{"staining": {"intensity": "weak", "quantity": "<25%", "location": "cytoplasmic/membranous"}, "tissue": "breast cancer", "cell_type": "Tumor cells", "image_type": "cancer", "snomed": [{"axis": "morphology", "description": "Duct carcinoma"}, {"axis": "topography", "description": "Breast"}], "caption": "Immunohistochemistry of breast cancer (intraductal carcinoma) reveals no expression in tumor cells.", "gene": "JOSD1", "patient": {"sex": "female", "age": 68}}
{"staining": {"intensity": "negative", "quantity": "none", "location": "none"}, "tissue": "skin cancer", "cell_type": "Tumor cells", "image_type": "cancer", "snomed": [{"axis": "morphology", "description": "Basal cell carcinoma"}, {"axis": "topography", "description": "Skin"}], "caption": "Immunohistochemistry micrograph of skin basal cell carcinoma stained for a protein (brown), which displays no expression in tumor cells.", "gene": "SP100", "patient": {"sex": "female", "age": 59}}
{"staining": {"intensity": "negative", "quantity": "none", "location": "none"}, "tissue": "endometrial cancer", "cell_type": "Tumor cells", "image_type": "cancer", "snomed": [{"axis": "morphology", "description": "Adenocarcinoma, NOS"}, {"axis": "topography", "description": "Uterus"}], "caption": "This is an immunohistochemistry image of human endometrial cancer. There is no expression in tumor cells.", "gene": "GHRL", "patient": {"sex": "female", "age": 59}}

* **Assigned task**
Without omitting anything, output the data verbatim.

* **Completed task**
{"staining": {"intensity": "weak", "quantity": "<25%", "location": "cytoplasmic/membranous"}, "tissue": "breast cancer", "cell_type": "Tumor cells", "image_type": "cancer", "snomed": [{"axis": "morphology", "description": "Duct carcinoma"}, {"axis": "topography", "description": "Breast"}], "caption": "Immunohistochemistry of breast cancer (intraductal carcinoma) reveals no expression in tumor cells.", "gene": "JOSD1", "patient": {"sex": "female", "age": 68}}
{"staining": {"intensity": "negative", "quantity": "none", "location": "none"}, "tissue": "skin cancer", "cell_type": "Tumor cells", "image_type": "cancer", "snomed": [{"axis": "morphology", "description": "Basal cell carcinoma"}, {"axis": "topography", "description": "Skin"}], "caption": "Immunohistochemistry micrograph of skin basal cell carcinoma stained for a protein (brown), which displays no expression in tumor cells.", "gene": "SP100", "patient": {"sex": "female", "age": 59}}
{"staining": {"intensity": "negative", "quantity": "none", "location": "none"}, "tissue": "endometrial cancer", "cell_type": "Tumor cells", "image_type": "cancer", "snomed": [{"axis": "morphology", "description": "Adenocarcinoma, NOS"}, {"axis": "topography", "description": "Uterus"}], "caption": "This is an immunohistochemistry image of human endometrial cancer. There is no expression in tumor cells.", "gene": "GHRL", "patient": {"sex": "female", "age": 59}}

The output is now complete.